GaussCtrl: Multi-View Consistent Text-Driven 3D Gaussian Splatting Editing

Jing Wu,Jia-Wang Bian,Xinghui Li,Guangrun Wang,Ian Reid,Philip Torr,Victor Adrian Prisacariu
2024-07-14
Abstract:We propose GaussCtrl, a text-driven method to edit a 3D scene reconstructed by the 3D Gaussian Splatting (3DGS). Our method first renders a collection of images by using the 3DGS and edits them by using a pre-trained 2D diffusion model (ControlNet) based on the input prompt, which is then used to optimise the 3D model. Our key contribution is multi-view consistent editing, which enables editing all images together instead of iteratively editing one image while updating the 3D model as in previous works. It leads to faster editing as well as higher visual quality. This is achieved by the two terms: (a) depth-conditioned editing that enforces geometric consistency across multi-view images by leveraging naturally consistent depth maps. (b) attention-based latent code alignment that unifies the appearance of edited images by conditioning their editing to several reference views through self and cross-view attention between images' latent representations. Experiments demonstrate that our method achieves faster editing and better visual results than previous state-of-the-art methods.
Computer Vision and Pattern Recognition
What problem does this paper attempt to address?
The problem that this paper attempts to solve is the problem of maintaining multi - view consistency in 3D scene editing.

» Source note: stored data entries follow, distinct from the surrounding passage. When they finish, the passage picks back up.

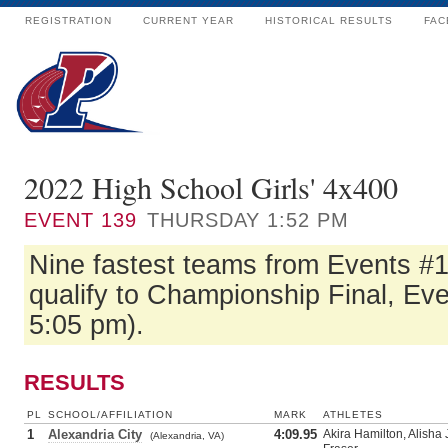
REGISTRATION
CURRENT YEAR
HISTORICAL RESULTS
FAC
2022 High School Girls' 4x400
EVENT
139
THURSDAY 1:52 PM
Nine fastest teams from Events #
qualify to Championship Final, Eve
5:05 pm).
RESULTS
PL
SCHOOL/AFFILIATION
MARK
ATHLETES
1
Alexandria City
4:09.95
Akira Hamilton, Alisha 
(Alexandria, VA)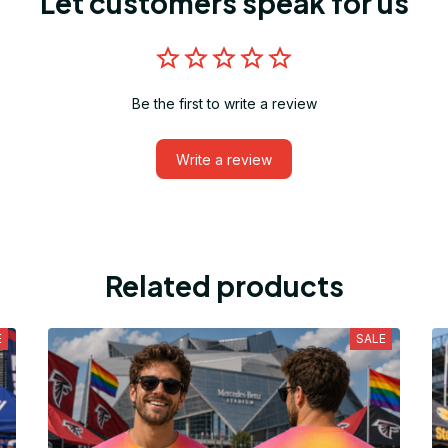
Let customers speak for us
Be the first to write a review
Write a review
Related products
E
SALE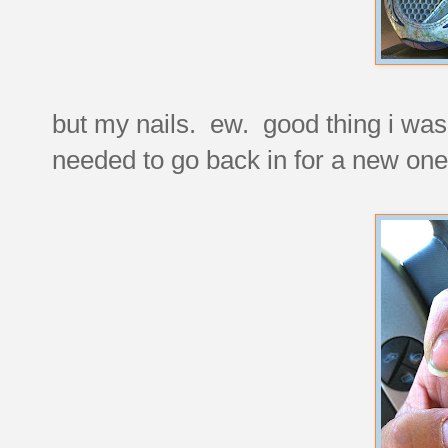
but my nails. ew. good thing i wa
needed to go back in for a new one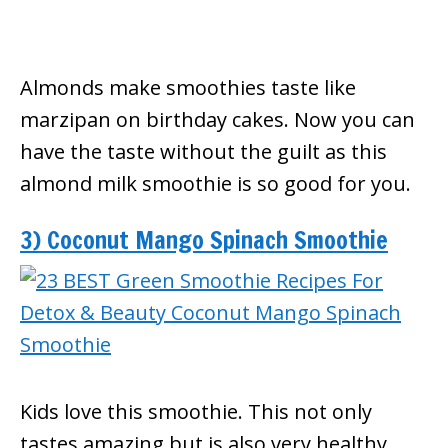
Almonds make smoothies taste like
marzipan on birthday cakes. Now you can
have the taste without the guilt as this
almond milk smoothie is so good for you.
3) Coconut Mango Spinach Smoothie
Kids love this smoothie. This not only
tastes amazing but is also very healthy.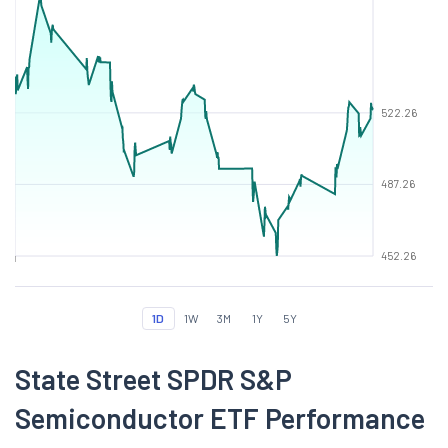
522.26
487.26
452.26
1D
1W
3M
1Y
5Y
State Street SPDR S&P
Semiconductor ETF Performance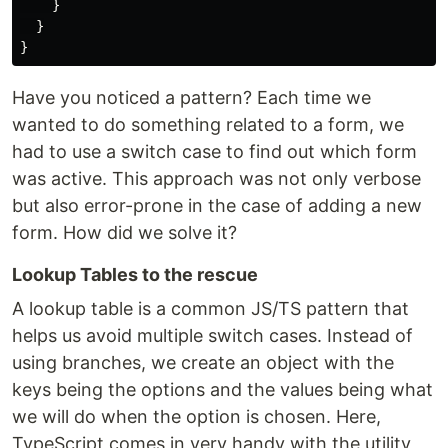
}
}
}
Have you noticed a pattern? Each time we
wanted to do something related to a form, we
had to use a switch case to find out which form
was active. This approach was not only verbose
but also error-prone in the case of adding a new
form. How did we solve it?
Lookup Tables to the rescue
A lookup table is a common JS/TS pattern that
helps us avoid multiple switch cases. Instead of
using branches, we create an object with the
keys being the options and the values being what
we will do when the option is chosen. Here,
TypeScript comes in very handy with the utility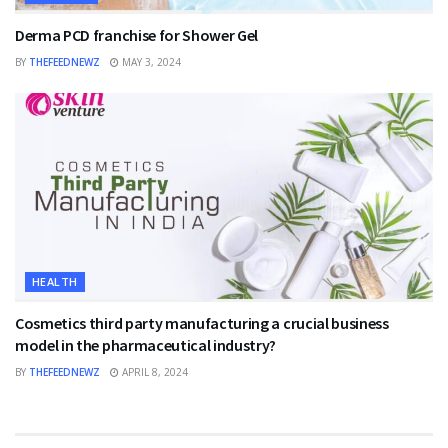
Derma PCD franchise for Shower Gel
BY
THEFEEDNEWZ
MAY 3, 2024
HEALTH
Cosmetics third party manufacturing a crucial business
model in the pharmaceutical industry?
BY
THEFEEDNEWZ
APRIL 8, 2024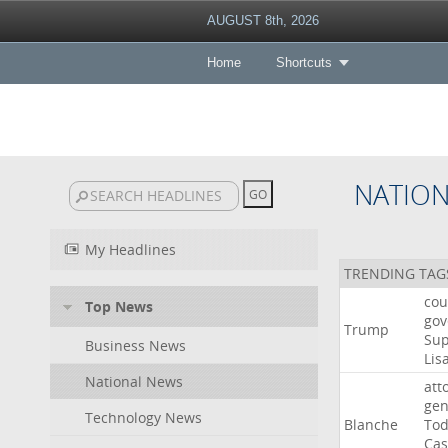
AUGUST 8th, 2026
Home
Shortcuts
NATIO
My Headlines
TRENDING TAG
cou
Top News
gov
Trump
Su
Business News
Lis
National News
att
gen
Technology News
Blanche
To
Cas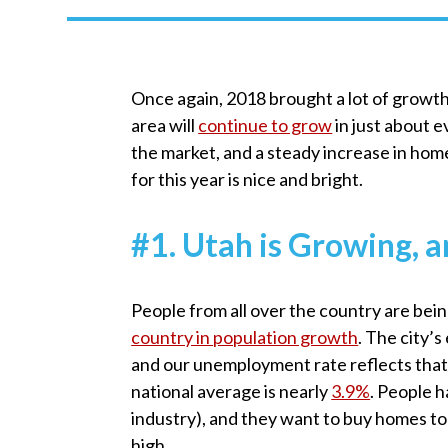
Once again, 2018 brought a lot of growth 
area will
continue to grow
in just about 
the market, and a steady increase in home 
for this year is nice and bright.
#1. Utah is Growing
People from all over the country are bein
country in population growth
. The city’
and our unemployment rate reflects that
national average is nearly
3.9%
. People 
industry), and they want to buy homes to
high.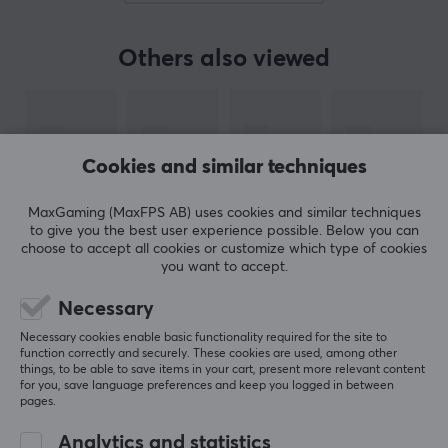
market to new levels, for example with the first
mousepad made out of glas, the first mechanical
Others also viewed
keyboard for gaming or the first mouse specifically
made for World of Warcraft. They have been involved
in the e-sport scene with sponsorship even from the
start.
Cookies and similar techniques
SteelSeries are famous for creating products that
MaxGaming (MaxFPS AB) uses cookies and similar techniques
receive legendary status, for example with the QcK
to give you the best user experience possible. Below you can
mousepad, that has been a excellent choice for pro
choose to accept all cookies or customize which type of cookies
gamers for over 15 years. Their products are developed
you want to accept.
to fit every competetive player that needs reliable
Necessary
equipment for deciding moments in the game and to
SHOW MORE
Necessary cookies enable basic functionality required for the site to
the beginner that is just about to buy their first gaming
function correctly and securely. These cookies are used, among other
mouse.
things, to be able to save items in your cart, present more relevant content
for you, save language preferences and keep you logged in between
REVIEWS (0)
QUESTIONS & ANSWERS (0)
COMMUNI
pages.
SPECIFICATIONS
Analytics and statistics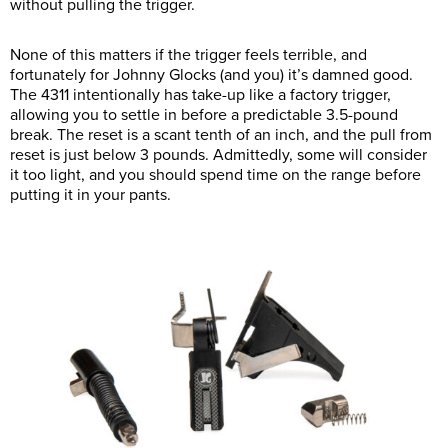
without pulling the trigger.
None of this matters if the trigger feels terrible, and
fortunately for Johnny Glocks (and you) it’s damned good.
The 4311 intentionally has take-up like a factory trigger,
allowing you to settle in before a predictable 3.5-pound
break. The reset is a scant tenth of an inch, and the pull from
reset is just below 3 pounds. Admittedly, some will consider
it too light, and you should spend time on the range before
putting it in your pants.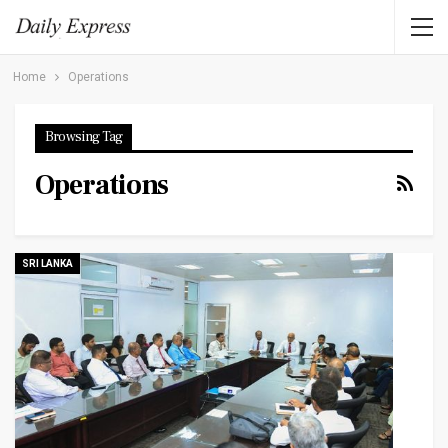
Home
Operations
Browsing Tag
Operations
SRI LANKA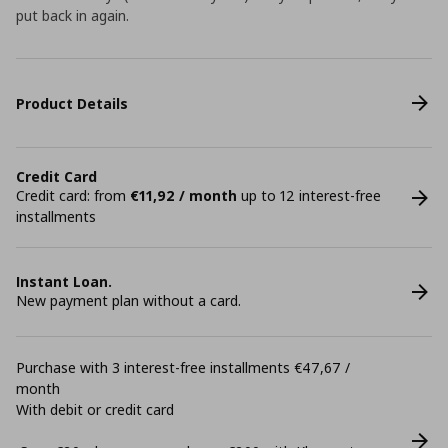
put back in again.
Product Details
Credit Card
Credit card: from
€11,92 / month
up to 12 interest-free
installments
Instant Loan.
New payment plan without a card.
Purchase with 3 interest-free installments €47,67 /
month
With debit or credit card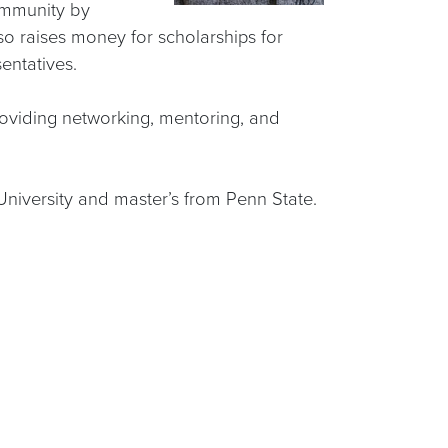
ommunity by
o raises money for scholarships for
entatives.
roviding networking, mentoring, and
niversity and master’s from Penn State.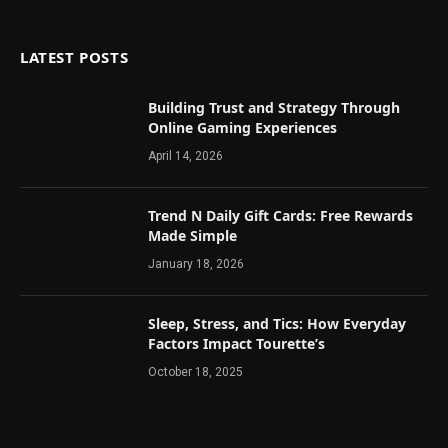
LATEST POSTS
Building Trust and Strategy Through
Online Gaming Experiences
April 14, 2026
Trend N Daily Gift Cards: Free Rewards
Made Simple
January 18, 2026
Sleep, Stress, and Tics: How Everyday
Factors Impact Tourette’s
October 18, 2025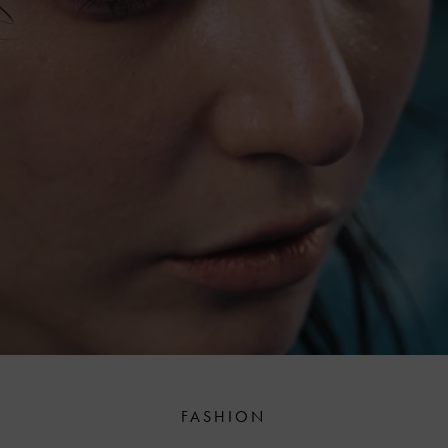
FASHION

Specifically, although existing methods such as Instruct NeRF2NeRF (IN2N) can edit 3D scenes through text instructions, it is difficult to ensure the image consistency under different views during the editing process, resulting in the final 3D editing results may have blurred or unreasonable geometric changes. These problems are mainly caused by the fact that modern 2D diffusion models cannot enforce geometric consistency across views when processing a single image. To overcome these challenges, the paper proposes GaussCtrl, a text - driven method for editing 3D scenes reconstructed by 3D Gaussian point clouds (3DGS). The main contributions of GaussCtrl lie in the introduction of a multi - view consistent editing framework under depth conditions and an attention - based latent code alignment module. These two innovations work together to enable the consistency of the 3D model to be maintained while editing all images, thus achieving faster editing speed and higher visual quality. The specific contributions of the paper can be summarized as follows: 1. Propose GaussCtrl to efficiently edit 3DGS scenes through text instructions. 2. Utilize depth guidance and an attention - based latent code alignment module to encourage multi - view consistent editing. 3. Experiments show that the proposed method achieves more realistic editing effects in various 3D editing scenarios and has higher visual quality than existing methods. The application of these techniques not only improves the quality of 3D scene editing, but also significantly reduces the processing time, providing new tools and methods for 3D content creation.